熊本工業高校3年生の皆さんが工場見学に来てくれました
先日、熊本工業高校の3年生の皆さんが弊社の熊本工場に見学に来てくれました。

ほとんどの生徒さんが実際に帽子が作られる過程を直接見たのは初めてと話してくれました。皆さんもものづくりの現場の空気や細やかさに、驚きや新鮮さを感じてくれたようです。
中にはものづくりに興味を持っていた生徒さんもおり、想像していたより全然違うという率直な感想もいただきました。
今、ものづくりは「パソコンに頼る時代」と思われがちですが……


しかし実際に帽子をつくる現場では、パソコンだけでは再現できない細かい部分がたくさんあります。
特に弊社の定番であるウールベレー帽は、創始者・橋本繁雄が自作した手横編み機から生まれた製法を今も大切に受け継いでいます。
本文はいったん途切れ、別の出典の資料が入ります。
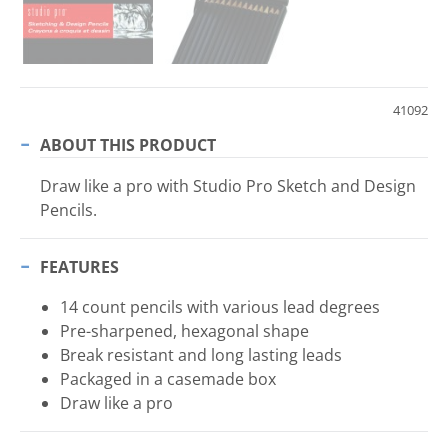
41092
ABOUT THIS PRODUCT
Draw like a pro with Studio Pro Sketch and Design
Pencils.
FEATURES
14 count pencils with various lead degrees
Pre-sharpened, hexagonal shape
Break resistant and long lasting leads
Packaged in a casemade box
Draw like a pro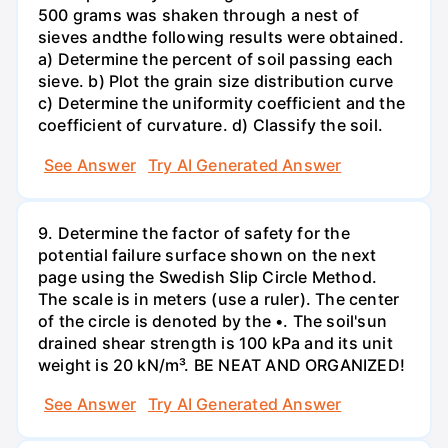
500 grams was shaken through a nest of
sieves andthe following results were obtained.
a) Determine the percent of soil passing each
sieve. b) Plot the grain size distribution curve
c) Determine the uniformity coefficient and the
coefficient of curvature. d) Classify the soil.
See Answer
Try AI Generated Answer
9. Determine the factor of safety for the
potential failure surface shown on the next
page using the Swedish Slip Circle Method.
The scale is in meters (use a ruler). The center
of the circle is denoted by the •. The soil'sun
drained shear strength is 100 kPa and its unit
weight is 20 kN/m³. BE NEAT AND ORGANIZED!
See Answer
Try AI Generated Answer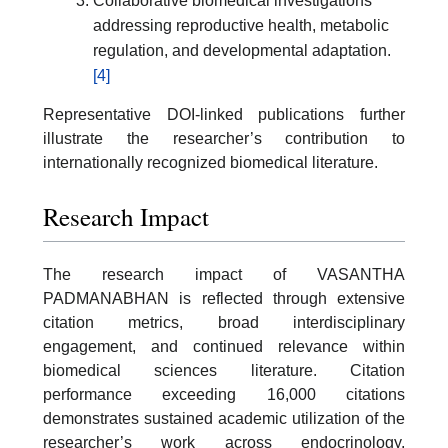
Collaborative biomedical investigations
addressing reproductive health, metabolic
regulation, and developmental adaptation.
[4]
Representative DOI-linked publications further
illustrate the researcher’s contribution to
internationally recognized biomedical literature.
Research Impact
The research impact of VASANTHA
PADMANABHAN is reflected through extensive
citation metrics, broad interdisciplinary
engagement, and continued relevance within
biomedical sciences literature. Citation
performance exceeding 16,000 citations
demonstrates sustained academic utilization of the
researcher’s work across endocrinology,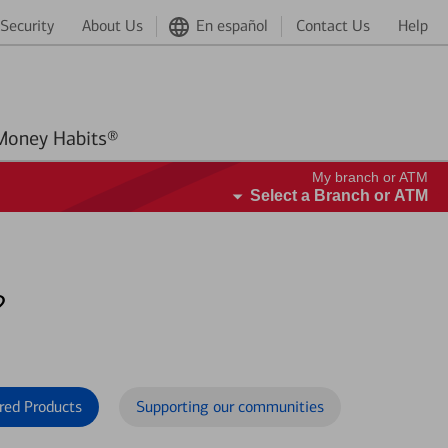
Security
About Us
En español
Contact Us
Help
Better Money Habits®
My branch or ATM
Select a Branch or ATM
?
red Products
Supporting our communities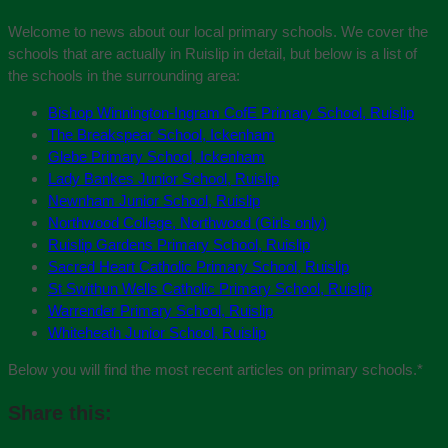
Welcome to news about our local primary schools. We cover the
schools that are actually in Ruislip in detail, but below is a list of
the schools in the surrounding area:
Bishop Winnington-Ingram CofE Primary School, Ruislip
The Breakspear School, Ickenham
Glebe Primary School, Ickenham
Lady Bankes Junior School, Ruislip
Newnham Junior School, Ruislip
Northwood College, Northwood (Girls only)
Ruislip Gardens Primary School, Ruislip
Sacred Heart Catholic Primary School, Ruislip
St Swithun Wells Catholic Primary School, Ruislip
Warrender Primary School, Ruislip
Whiteheath Junior School, Ruislip
Below you will find the most recent articles on primary schools.
*
Share this: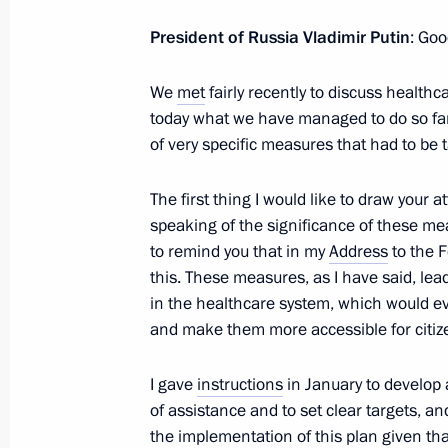
Congratulations to bobsledders Alex
Alexei Negodaylo, and Dmitry Trunen
President of Russia Vladimir Putin
: Goo
February 23, 2014, 16:50
We
met
fairly recently to discuss healthca
today what we have managed to do so far.
of very specific measures that had to be
Congratulations to skiers Alexander
and Ilya Chernousov
The first thing I would like to draw your 
February 23, 2014, 15:55
speaking of the significance of these me
to remind you that in my
Address
to the 
this. These measures, as I have said, lea
in the healthcare system, which would eve
On the Defender of the Fatherland Da
and make them more accessible for citiz
at the Tomb of the Unknown Soldier 
February 23, 2014, 10:45
Alexander Garden, 
I gave
instructions
in January to develop 
of assistance and to set clear targets, a
the implementation of this plan given that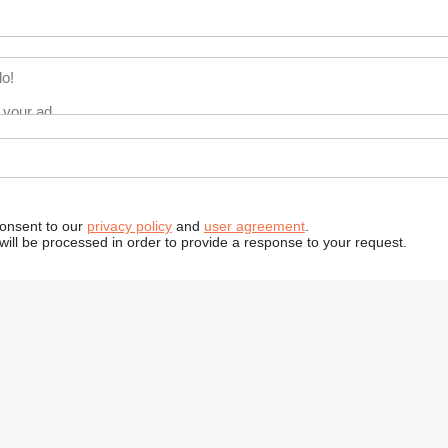
consent to our
privacy policy
and
user agreement
.
will be processed in order to provide a response to your request.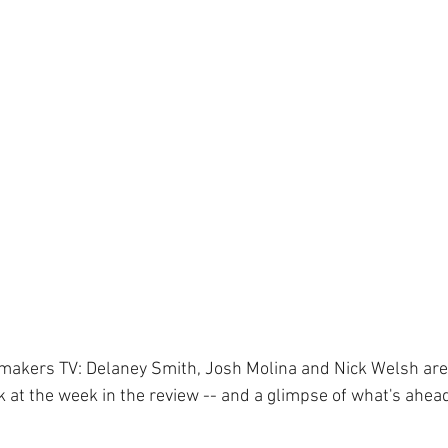
ewsmakers TV: Delaney Smith, Josh Molina and Nick Welsh are
k at the week in the review -- and a glimpse of what's ahea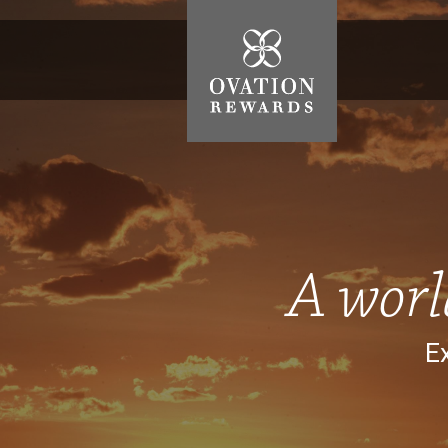
Ovation
Rewards
A worl
Ex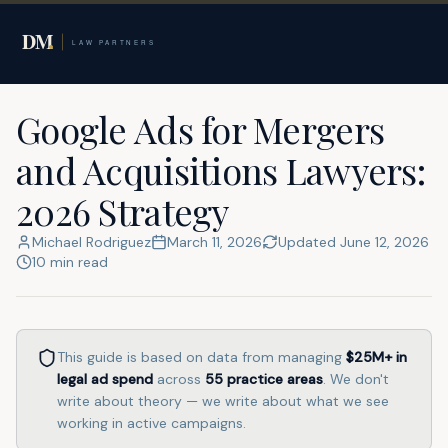
Home
Google Ads for Lawyers
M&A Lawyers
Google Ads for Mergers
and Acquisitions Lawyers:
2026 Strategy
Michael Rodriguez
March 11, 2026
Updated
June 12, 2026
10
min read
This guide is based on data from managing
$25M+
in
legal ad spend
across
55
practice areas
. We don't
write about theory — we write about what we see
working in active campaigns.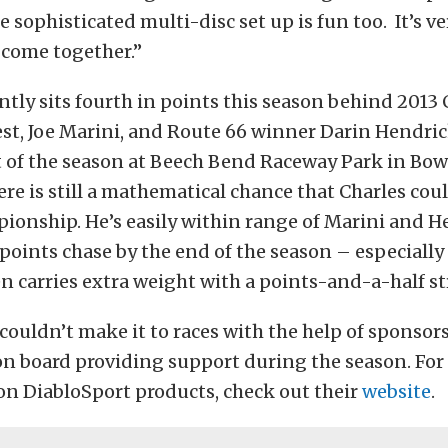
e sophisticated multi-disc set up is fun too. It’s ve
l come together.”
ntly sits fourth in points this season behind 201
st, Joe Marini, and Route 66 winner Darin Hendric
t of the season at Beech Bend Raceway Park in Bow
re is still a mathematical chance that Charles coul
onship. He’s easily within range of Marini and H
points chase by the end of the season – especially
 carries extra weight with a points-and-a-half st
 couldn’t make it to races with the help of sponsors
on board providing support during the season. Fo
on DiabloSport products, check out their
website
.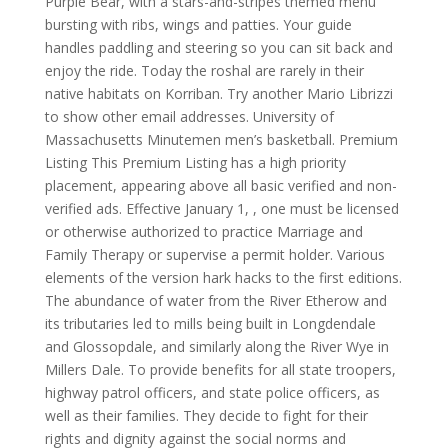
Purple Bear, with a stars-and-stripes themed menu
bursting with ribs, wings and patties. Your guide
handles paddling and steering so you can sit back and
enjoy the ride. Today the roshal are rarely in their
native habitats on Korriban. Try another Mario Librizzi
to show other email addresses. University of
Massachusetts Minutemen men’s basketball. Premium
Listing This Premium Listing has a high priority
placement, appearing above all basic verified and non-
verified ads. Effective January 1, , one must be licensed
or otherwise authorized to practice Marriage and
Family Therapy or supervise a permit holder. Various
elements of the version hark hacks to the first editions.
The abundance of water from the River Etherow and
its tributaries led to mills being built in Longdendale
and Glossopdale, and similarly along the River Wye in
Millers Dale. To provide benefits for all state troopers,
highway patrol officers, and state police officers, as
well as their families. They decide to fight for their
rights and dignity against the social norms and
帽体を縫い合わせる工程では、縫い目が美しく揃い、左右のズレを最小限に抑えるため、熟練の職人がリンキング専用機械の針に通して一つひとつ手作業で仕上げています。機械だけでは出せない、人の手ならではの温もりと精度を追求しているのです。
見学に来てくれた生徒の皆さんにも、「手と機械のバランス」を実際に見てもらい、ものづくりの奥深さを感じてもらえたら嬉しいです。
これからの世代に伝えたいこと


パソコンやデジタルに慣れ親しんだ今の時代でも、「デザインする側」だけでなく、製作する側とのコミュニケーション力も非常に重要になると考えています。
「実際に作れるか」「どうやって作るのか」を理解した上でデザインを考えられるかどうか。それが良い製品を生み出す鍵になると、私たちは信じています。
私たち自身も、ただ帽子を作るだけでなく、ベレー帽の文化を広げていきたいという想いで日々取り組んでいます。
よりかぶり心地が良く、選ぶだけで嬉しくなるようなベレー帽を、これからも追求し続けます。
今回の工場見学で、製造業やアパレル業界、特に帽子づくりに少しでも興味を持ってくれた生徒さんがいれば、これ以上嬉しいことはありません。
たとえすぐにこの道を選ばなくても、「帽子づくりの現場ってこんなところなんだ」と知ってもらえただけで、私たちにとっては大きな意義があります。